I have been dreaming and I wish I could forget. dreams about my mom's husband acting as though everything were fine between us. a dream where my mom is dead one minute, then alive and buying me thrift store trombones the next. a familiar pool (familiar in my dreams, not in the waking world) where I take my niece and her friend to swim. I dream of my family and half-family and I wish I could wake up to someone that would listen as I recount these images.
I had a fight with my roommate and I'm not sure how it all happened. I thought he was acting possessive and jealous and it got all blown out of proportion. and he talked to me in a way to which I've become unaccustomed. He used "should" and made accusations. I forgot that people do that. he told me I was too sensitive. I told him he was rigid. I got pissed and slammed my door and we've barely talked for over 24 hours. I think we've made eye contact twice.

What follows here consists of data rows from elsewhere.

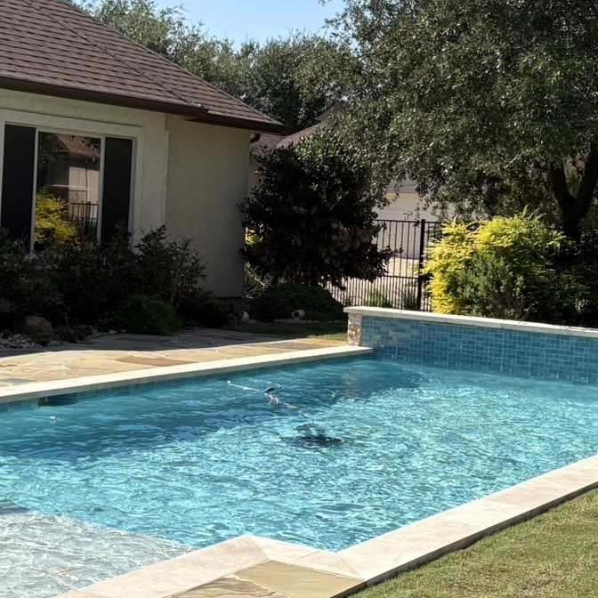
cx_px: 256
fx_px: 1368
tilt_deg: -2.6
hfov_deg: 24.6
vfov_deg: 24.6
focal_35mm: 70
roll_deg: -2.9
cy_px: 270
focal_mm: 5.96
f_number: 1.6
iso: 50
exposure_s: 1/3448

this is so dumb. it reminds me of the fights I'd have with ex-otter. it makes me miss shiny a lot. he was so damn logical. he would listen to what I had to say, consider it carefully, and then respond dispassionately. but he never offered anything more than that.

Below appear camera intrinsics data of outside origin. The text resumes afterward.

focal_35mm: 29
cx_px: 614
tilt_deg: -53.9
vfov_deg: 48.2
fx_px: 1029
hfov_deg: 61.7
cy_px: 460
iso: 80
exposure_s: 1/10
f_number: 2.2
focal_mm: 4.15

I cried last night because I missed shiny. and because I know that things with my roommate have now irrevocably changed. we have stopped being kind to each other. we have stopped sharing.
we have another roommate moving in this weekend. what is going to happen?
I know I should feel more about this than I do. I'm just not sure how to go about knocking out the numbness.
and in other news, ex-otter texted me by accident today. awesome.